The word ‘Naija’ has two implications in the context of A Naija Christmas. It is used as a colloquial slang for ‘Nigerian’, but it also informally signifies family. The title of the film is in keeping with the theme of celebratory merry family comedy, as the plot follows a Nigerian mother and her three sons make Christmas memorable for one another.
The film opens with a dedication to, Mrs. Oniga, one of the leads of the film who passed away before the film could release. She has been working in the Nigerian film industry since 1993, which might lead us to think that she would have been elated at the significance of the film’s release on an international streaming platform. For Nigeria, the film is of historico-cultural importance; it is the country’s first film to be released as a Netflix original. In a country where 45% of the population is Christian, the film is also notable as their first Christmas-themed film.
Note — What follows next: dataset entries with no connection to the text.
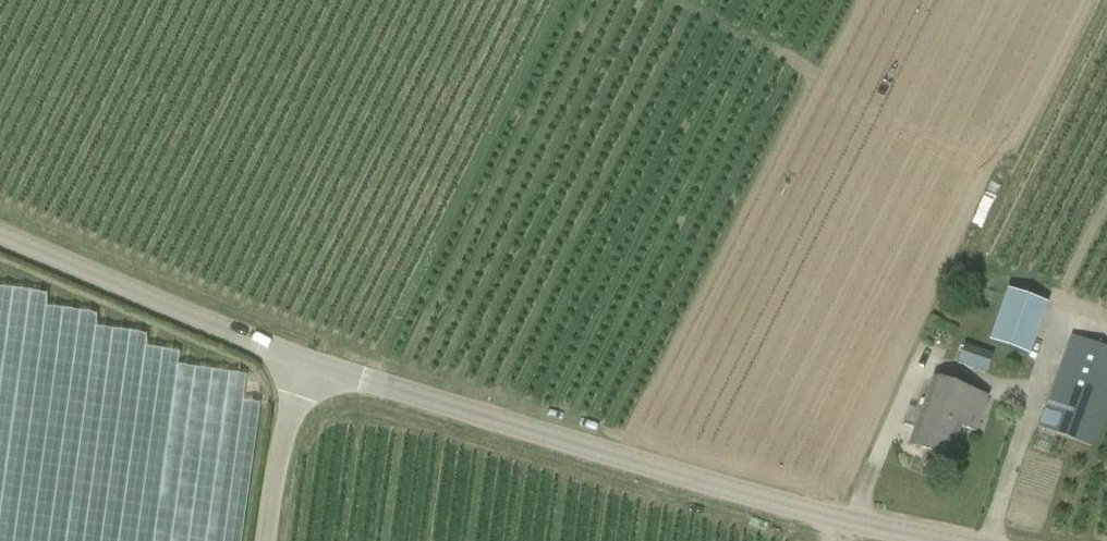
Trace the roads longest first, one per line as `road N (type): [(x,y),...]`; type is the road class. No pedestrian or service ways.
road 1 (tertiary): [(837,518),(301,360)]
road 2 (tertiary): [(301,360),(0,235)]
road 3 (unclassified): [(267,540),(301,360)]

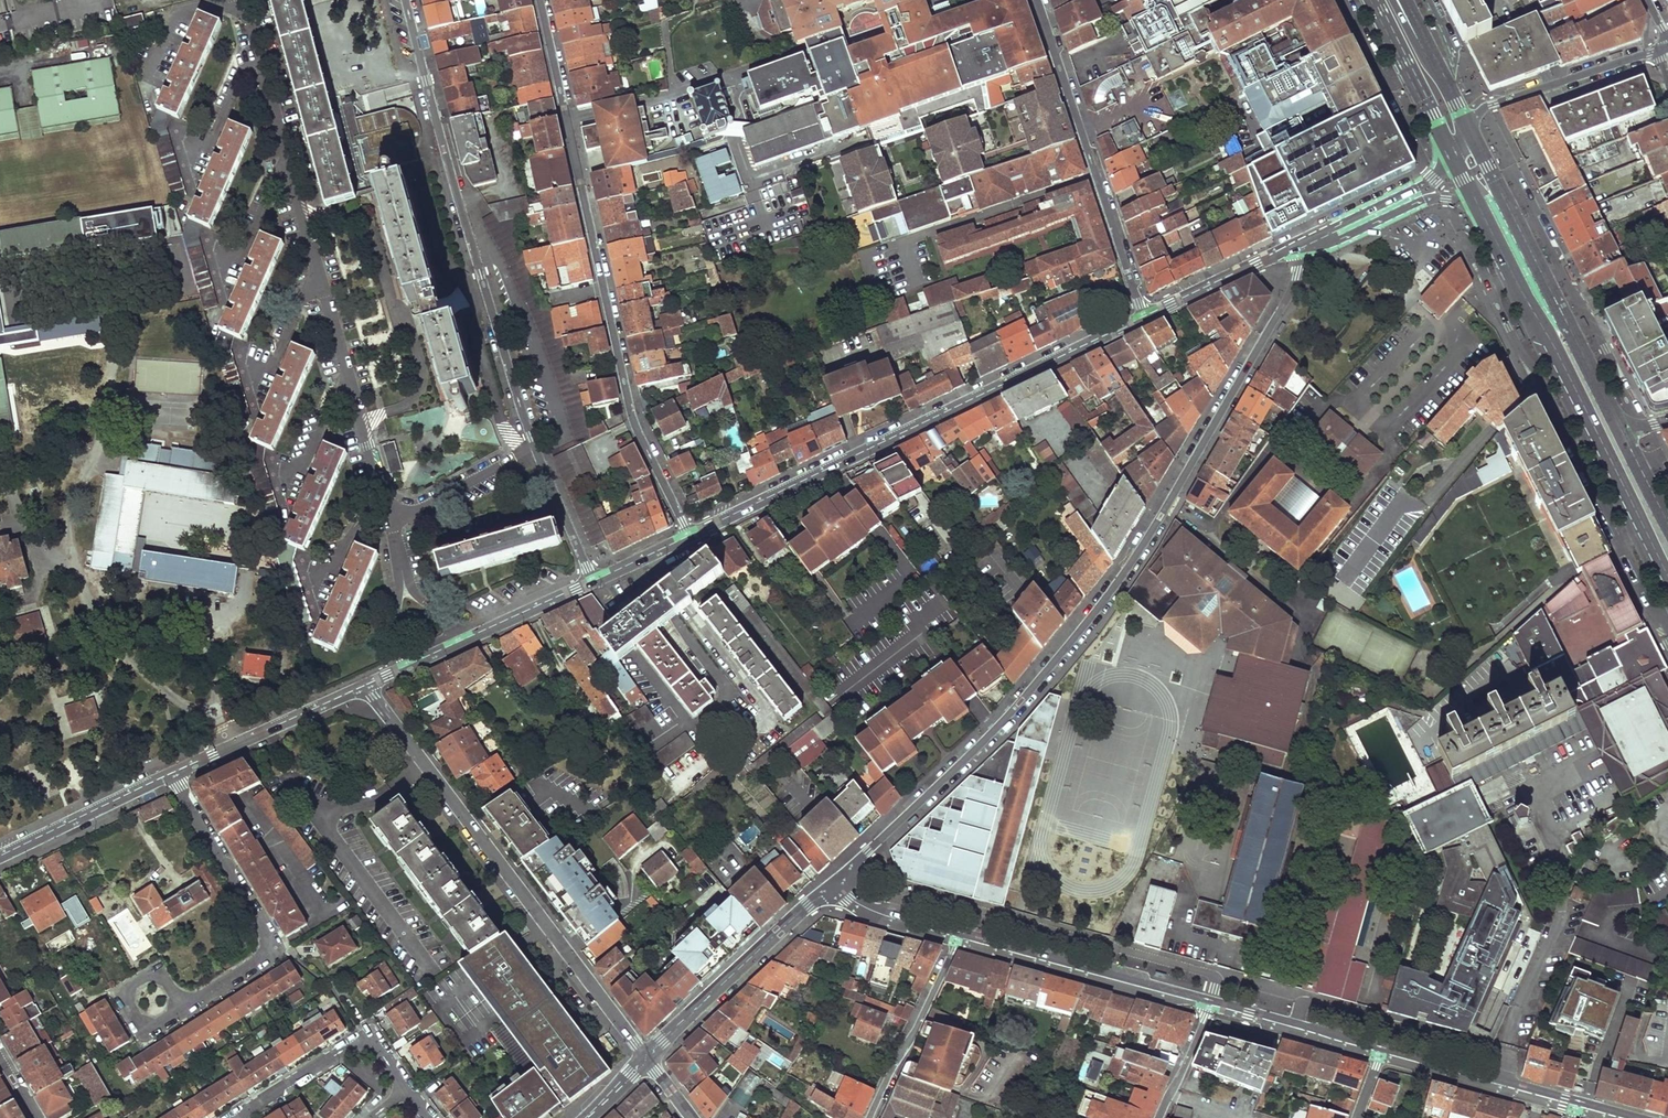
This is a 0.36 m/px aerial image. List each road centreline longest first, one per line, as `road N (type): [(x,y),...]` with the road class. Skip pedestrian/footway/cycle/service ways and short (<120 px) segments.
road 1 (tertiary): [(838,883),(1003,722),(1138,553),(1275,321),(1304,251)]
road 2 (residential): [(543,0),(633,419),(690,535)]
road 3 (tertiary): [(690,535),(1142,315)]
road 4 (residential): [(366,684),(646,1059)]
road 5 (residential): [(533,446),(405,0)]
road 6 (primary): [(1476,211),(1667,585)]
road 7 (primary): [(1622,437),(1470,132)]
road 8 (residential): [(1142,315),(1038,0)]
road 9 (residential): [(173,774),(269,942),(257,963),(182,1008)]
road 10 (tertiary): [(646,1059),(838,883)]
road 11 (tertiary): [(1210,1000),(960,932)]
road 12 (tertiary): [(366,684),(592,583)]
road 13 (residential): [(235,1117),(368,1035),(408,1090)]
road 14 (residential): [(1470,132),(1493,104),(1662,49)]
road 15 (tertiary): [(173,774),(366,684)]
road 16 (residential): [(875,1117),(960,932)]
road 17 (tertiary): [(1578,1101),(1383,1048)]
road 18 (tertiary): [(0,857),(173,774)]
road 19 (primary): [(1374,0),(1454,168)]
road 20 (tertiary): [(1383,1048),(1210,1000)]
road 21 (tertiary): [(1142,315),(1304,251)]
road 22 (tertiary): [(960,932),(881,909),(838,883)]
road 23 (residential): [(182,1008),(146,1027),(127,1005),(128,987),(148,975),(166,980)]
road 24 (residential): [(1159,1117),(1210,1000)]
road 25 (tertiary): [(1304,251),(1417,202)]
-A Naija Christmas review does not contain any spoilers-
Her role is that of Madam Agatha, the mother of three male children, who become frantic and anxious at the prospect of her children remaining unmarried and childless; she hilariously declares that the son who will inherit her large house and piece of land will be the one who can secure a bride for himself by Christmas. A comedy of errors ensues, where the three brothers desperately compete with each other in a search for a bride.
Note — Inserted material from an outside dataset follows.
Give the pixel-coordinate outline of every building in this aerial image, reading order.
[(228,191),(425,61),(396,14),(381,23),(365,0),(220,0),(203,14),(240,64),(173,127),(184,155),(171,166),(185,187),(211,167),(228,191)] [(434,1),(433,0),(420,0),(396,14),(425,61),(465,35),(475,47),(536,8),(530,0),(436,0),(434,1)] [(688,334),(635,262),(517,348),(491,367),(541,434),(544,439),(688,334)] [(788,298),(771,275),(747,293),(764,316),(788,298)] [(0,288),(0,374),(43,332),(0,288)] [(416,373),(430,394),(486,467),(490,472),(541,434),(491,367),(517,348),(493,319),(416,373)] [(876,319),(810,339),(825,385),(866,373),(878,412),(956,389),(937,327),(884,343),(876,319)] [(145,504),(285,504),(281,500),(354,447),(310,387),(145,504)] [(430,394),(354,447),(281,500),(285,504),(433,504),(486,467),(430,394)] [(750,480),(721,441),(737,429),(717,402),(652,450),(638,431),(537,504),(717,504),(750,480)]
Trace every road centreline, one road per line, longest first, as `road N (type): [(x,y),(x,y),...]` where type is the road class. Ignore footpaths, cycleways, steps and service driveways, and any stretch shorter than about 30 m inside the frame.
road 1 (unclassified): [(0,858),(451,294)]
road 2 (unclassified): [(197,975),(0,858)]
The family comedy-drama is also bitten by the bug of romance, as the three brothers engage in amusing attempts to woo potential partners, with frequently charming outcomes. The sibling rivalry is never allowed by the makers to turn bitter, with the tone of the film consistently serving a larger humorous undercurrent that is pervasive throughout every element of the film’s construction.
The film clearly prides itself on its commitment to upholding the most visible features of the “holiday spirit”. To a certain extent, it succeeds. The parties, the messaging highlighting the idea of the family unit as a blessing, the playful squabbles, the light-heartedness, they are all there. However, the film’s will to remain the quintessential superficial “fun Christmas film” becomes its undoing at times, when one is sure to be reminded of the hollowness under the surface.
It becomes obvious at times; whenever a moment is about to slide into being “too real” for the makes, the moment is tempered by a sudden shift into comedy. Till that is detected, the film can be a breezy one-time watch, provided that international members of the audience can cooperate with some of the unique socio-cultural relations of the film’s setting.
Summing up: A Naija Christmas
The film is warm, funny and wants to tug at all the right cords as its heart is in the right place, but sometimes falters on its way to get there. If you have watched, similarly themed films, this will be too predictable a ride for you.